Auf der anderen Seite definieren wir die Haltung in dieser Frage auf Grundlage unserer Zustimmung zum Grundsatz des Rechtes von Nationen und Völkern auf Selbstbestimmung, in Übereinstimmung mit konkreten Regeln und Verfahren, welche die historische Situation berücksichtigen. Die letzte konkrete Festlegung war die Formulierung zum Föderalismus, die in der irakischen Verfassung vermerkt ist. Bedauerlicherweise wurden mittels dieser Föderalismus-Formel nicht alle positiven Aspekte im erforderlichen Maße erreicht, verschuldet durch Verzögerung und Mangel an politischem Willen, die ausstehenden Fragen und Probleme zu lösen.

In diesem Zusammenhang kommt der Wunsch der politischen Kräfte in der Region auf, das Referendum zu organisieren, und es ist anzunehmen, dass die Fragen, die mit dem Referendum nach vorn gerückt werden sich um die Unabhängigkeit und die Gründung eines kurdischen Staates drehen.
Grundsätzlich hat die Region Kurdistan das Recht, zu dieser Frage die Meinung ihrer Bevölkerung einzuholen, aber die Konsequenzen des Referendums und sein Ergebnis werden teilweise von der Haltung der Zentralregierung abhängen und wie sie mit den Ergebnissen des Referendums umgeht. Daher ist es angemessen über die Durchführung des Referendums eine Verständigung herbeizuführen. Die Positionen internationaler und regionaler Mächte werden ebenso einen Einfluss auf verschiedene Aspekte des Referendums haben.
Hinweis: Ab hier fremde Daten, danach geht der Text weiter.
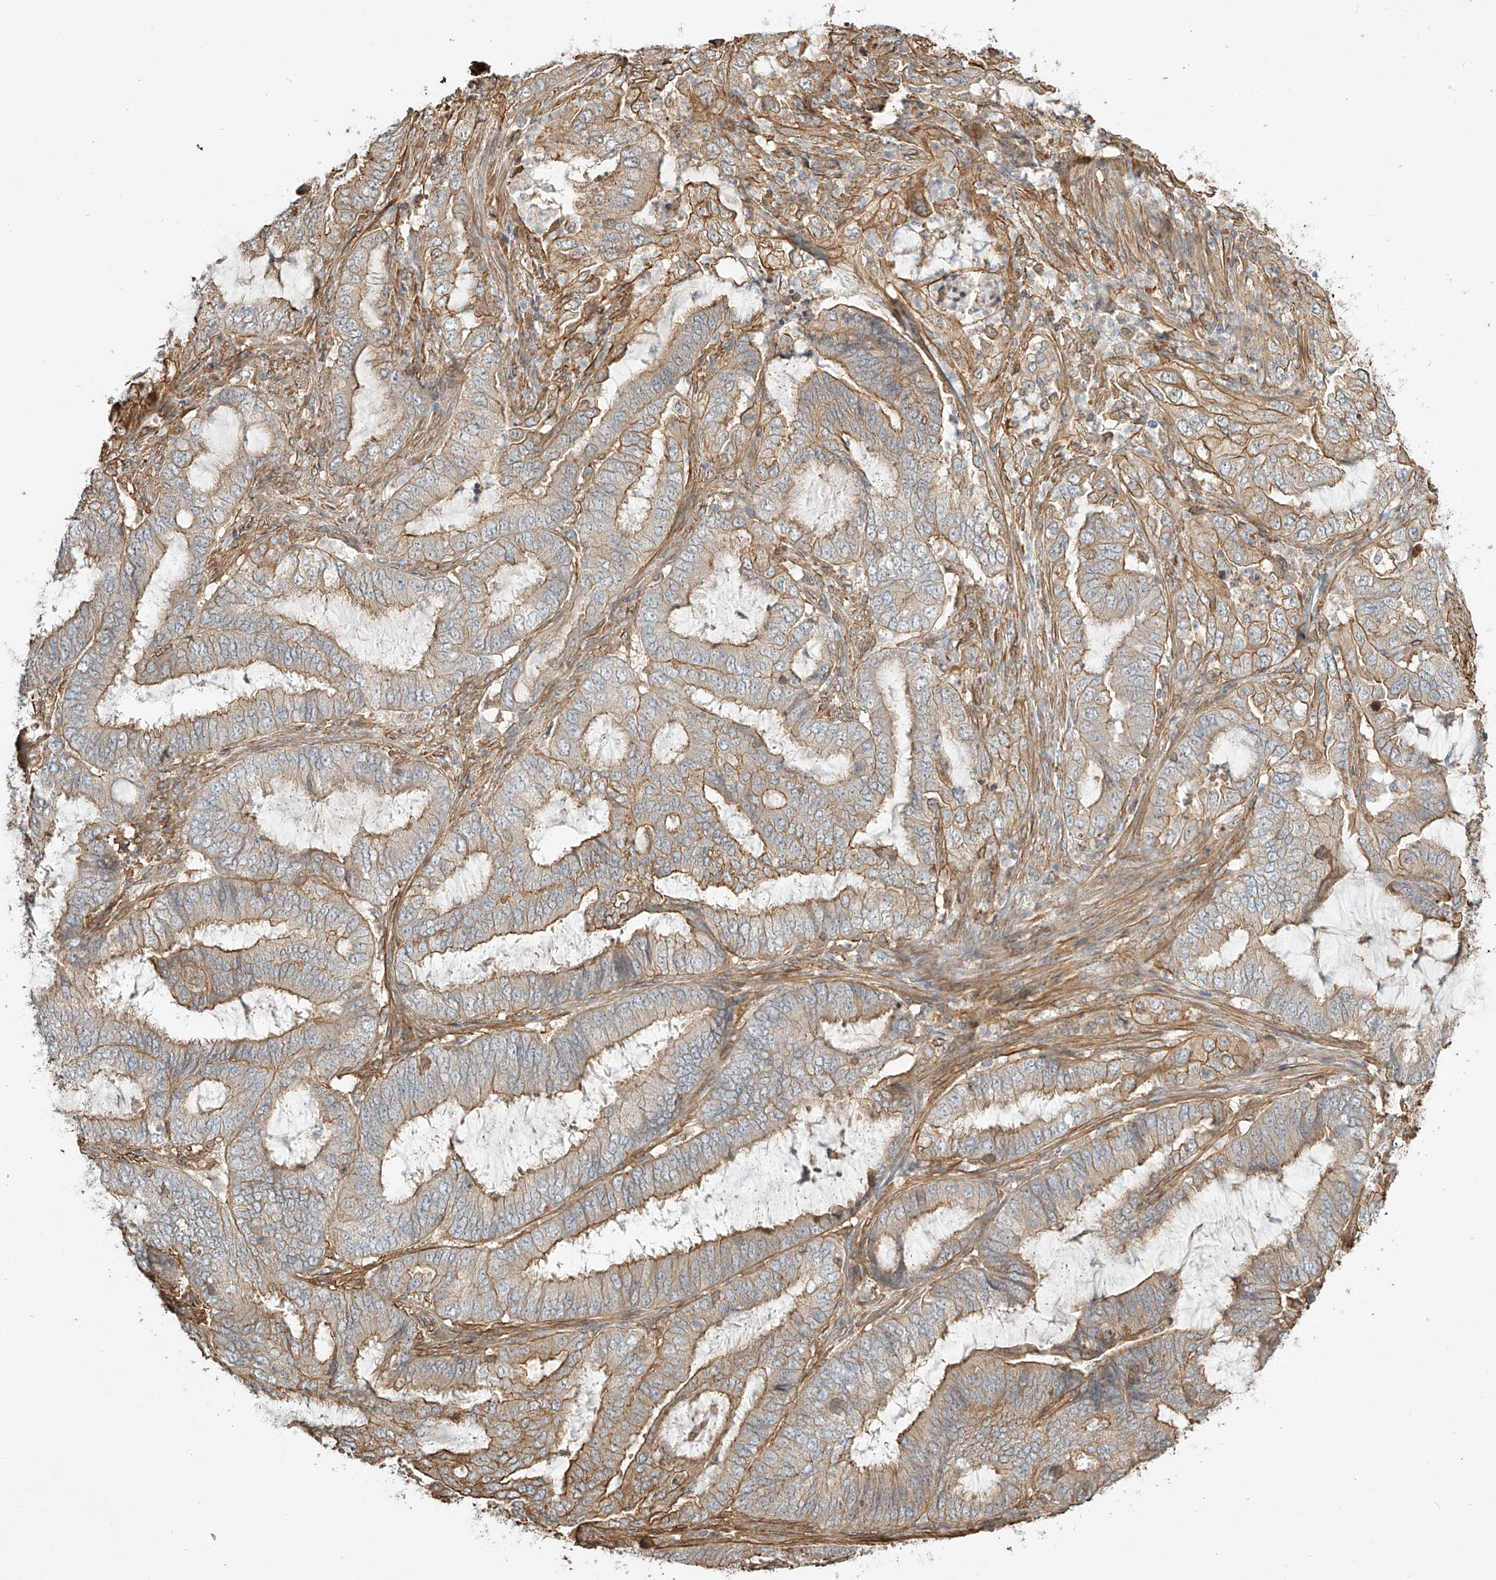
{"staining": {"intensity": "moderate", "quantity": "25%-75%", "location": "cytoplasmic/membranous"}, "tissue": "endometrial cancer", "cell_type": "Tumor cells", "image_type": "cancer", "snomed": [{"axis": "morphology", "description": "Adenocarcinoma, NOS"}, {"axis": "topography", "description": "Endometrium"}], "caption": "Moderate cytoplasmic/membranous staining for a protein is present in about 25%-75% of tumor cells of endometrial cancer (adenocarcinoma) using IHC.", "gene": "CSMD3", "patient": {"sex": "female", "age": 51}}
Unserer Ansicht nach ist es notwendig, jeden negativen Effekt durch das Abhalten des Referendums auf die großen Herausforderungen zu vermeiden, mit denen das Land und die kurdische Region im Einzelnen konfrontiert sind. Wir hoffen auch, dass die Entscheidung, das Referendum abzuhalten, von der nicht-kurdischen Seite ohne scharfe Reaktionen behandelt wird, besonders vor dem Hintergrund, dass die Führung der Region Kurdistans angekündigt hat, dass das Referendum und sein Ergebnis keine Teilung und keine Unabhängigkeitserklärung bedeuten. Letztere hat auch angekündigt, dass sie die Ergebnisse des Referendums als ein Mandat der Bevölkerung ansieht, wenn sie anschließend Verhandlungen mit der Zentralregierung aufnimmt. Es ist daher notwendig, einen ruhigen und rationalen Diskurs über die unterschiedlichen Ansichten zu dieser Frage aufzunehmen.
Mit Blick auf das Referendum in den umstrittenen Gebieten sollte es in Übereinstimmung mit der Verfassung und den Festlegungen in Artikel 140 stattfinden, die sich mit diesen Gebieten befassen.

In jedem Fall bleibt die Verfassung die Basis dafür, die Beziehungen zwischen der Zentralregierung und der Kurdischen Regionalregierung zu regeln und Lösungen für anstehende Probleme durch Dialog zu suchen.